Once everyone is happy with the changes, click on the Merge Pull Request button at the bottom of the screen where your branch will be merged back into master, hopefully ready for your changes to be then deployed to your production environment.
Using Git when changes go bad
There may be some situations when a change has been implemented into production and testing within the development and test environments has missed some specific edge cases that are being hit when the code is released into production. This does happen occasionally, but when we are using Git, we have a way to quickly go back to our old release.

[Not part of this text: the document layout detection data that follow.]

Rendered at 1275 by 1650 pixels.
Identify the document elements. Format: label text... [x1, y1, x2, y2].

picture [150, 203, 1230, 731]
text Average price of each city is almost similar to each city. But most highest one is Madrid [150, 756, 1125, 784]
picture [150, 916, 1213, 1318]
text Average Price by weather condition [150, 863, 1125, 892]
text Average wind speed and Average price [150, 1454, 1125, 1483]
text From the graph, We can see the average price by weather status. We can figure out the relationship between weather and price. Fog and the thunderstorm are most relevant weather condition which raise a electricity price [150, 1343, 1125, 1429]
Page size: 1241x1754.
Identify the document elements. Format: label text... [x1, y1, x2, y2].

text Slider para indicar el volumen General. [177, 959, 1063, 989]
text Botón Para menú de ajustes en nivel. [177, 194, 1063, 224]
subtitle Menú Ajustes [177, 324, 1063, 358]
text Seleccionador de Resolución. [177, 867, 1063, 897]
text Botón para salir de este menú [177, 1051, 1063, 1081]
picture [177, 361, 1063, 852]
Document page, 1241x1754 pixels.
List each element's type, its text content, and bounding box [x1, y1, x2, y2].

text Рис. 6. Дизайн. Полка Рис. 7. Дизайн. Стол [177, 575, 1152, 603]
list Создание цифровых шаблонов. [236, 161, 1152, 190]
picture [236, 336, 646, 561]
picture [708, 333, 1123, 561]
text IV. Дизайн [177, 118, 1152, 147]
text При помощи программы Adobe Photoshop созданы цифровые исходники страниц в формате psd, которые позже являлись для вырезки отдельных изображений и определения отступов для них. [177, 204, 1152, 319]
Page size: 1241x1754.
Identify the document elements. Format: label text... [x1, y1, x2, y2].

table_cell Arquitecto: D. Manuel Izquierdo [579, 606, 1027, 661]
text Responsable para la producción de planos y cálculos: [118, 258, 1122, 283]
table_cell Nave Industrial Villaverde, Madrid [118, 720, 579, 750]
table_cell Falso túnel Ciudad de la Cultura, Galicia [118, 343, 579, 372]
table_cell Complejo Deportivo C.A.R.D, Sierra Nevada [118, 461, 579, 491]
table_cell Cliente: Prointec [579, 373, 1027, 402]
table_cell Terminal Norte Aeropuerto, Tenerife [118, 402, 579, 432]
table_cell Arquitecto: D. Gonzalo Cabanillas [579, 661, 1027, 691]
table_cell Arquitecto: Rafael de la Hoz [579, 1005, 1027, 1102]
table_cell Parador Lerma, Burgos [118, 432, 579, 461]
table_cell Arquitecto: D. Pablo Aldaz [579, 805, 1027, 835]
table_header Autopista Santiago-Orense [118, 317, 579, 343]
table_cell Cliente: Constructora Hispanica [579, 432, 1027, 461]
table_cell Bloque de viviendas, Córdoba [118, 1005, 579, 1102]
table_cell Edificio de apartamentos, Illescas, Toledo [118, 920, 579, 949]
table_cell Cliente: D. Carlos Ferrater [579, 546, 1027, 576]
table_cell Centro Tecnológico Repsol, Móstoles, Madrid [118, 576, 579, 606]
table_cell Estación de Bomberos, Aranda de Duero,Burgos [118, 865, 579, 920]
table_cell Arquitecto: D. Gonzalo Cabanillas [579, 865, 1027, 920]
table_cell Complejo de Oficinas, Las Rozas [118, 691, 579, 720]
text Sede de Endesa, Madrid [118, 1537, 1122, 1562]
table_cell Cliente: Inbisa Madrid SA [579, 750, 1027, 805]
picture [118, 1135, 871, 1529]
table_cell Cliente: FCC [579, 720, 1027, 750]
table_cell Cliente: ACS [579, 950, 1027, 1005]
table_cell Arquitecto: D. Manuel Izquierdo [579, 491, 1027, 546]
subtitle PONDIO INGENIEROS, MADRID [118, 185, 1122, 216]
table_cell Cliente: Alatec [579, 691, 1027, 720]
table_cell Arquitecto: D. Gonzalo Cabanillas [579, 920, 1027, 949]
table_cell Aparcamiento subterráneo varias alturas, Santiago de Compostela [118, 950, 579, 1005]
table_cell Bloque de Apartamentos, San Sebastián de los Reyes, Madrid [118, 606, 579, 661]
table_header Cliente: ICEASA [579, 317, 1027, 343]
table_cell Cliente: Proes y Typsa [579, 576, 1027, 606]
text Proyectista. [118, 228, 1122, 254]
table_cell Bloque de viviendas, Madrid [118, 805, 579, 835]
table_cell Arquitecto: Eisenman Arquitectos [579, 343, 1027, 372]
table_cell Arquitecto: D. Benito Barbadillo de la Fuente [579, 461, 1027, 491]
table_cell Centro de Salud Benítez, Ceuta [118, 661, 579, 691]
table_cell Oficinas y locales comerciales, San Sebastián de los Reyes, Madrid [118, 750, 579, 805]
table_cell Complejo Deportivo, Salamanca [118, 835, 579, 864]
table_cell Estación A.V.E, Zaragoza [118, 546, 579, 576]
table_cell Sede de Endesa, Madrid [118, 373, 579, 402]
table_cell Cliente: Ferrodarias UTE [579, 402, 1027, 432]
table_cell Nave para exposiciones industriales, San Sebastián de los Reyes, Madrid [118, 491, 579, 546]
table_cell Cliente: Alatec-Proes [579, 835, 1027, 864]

Within GitHub, you will be able to view a history of commits that have been made over the history of your development. Each commit is provided with a commit hash value, which is a 40-character alphanumeric value that can be used to then revert your changes to an earlier commit that you are sure is working. The following command uses an example commit hash, but you can locate your commit has to your code from GitHub. To revert changes, you can use the following command from the command line in your development environment:
git revert -r e088c3a4b62aec6729021945d6d2b0adc9734c72
The preceding command does not need to have the entire Git hash specified, but you can only provide the first five or so characters that provide enough information to identify the specific commit. The best thing about Git is that if ever a file system is corrupted, tampered with, or destroyed, we have the data stored and available on Git ready to be cloned back to our environment. In case of emergencies, the easiest thing that you might want to do is remove the directory that your application is located and then create a fresh clone of the data, as follows:
git clone git@github.com:username/repositoryname.git
This is just a simple introduction to Git and there are many books and websites that can give you a much more in-depth overview of using the application. It is definitely worth getting comfortable with applications such as Git if you are planning to continue working and developing in the technology sector.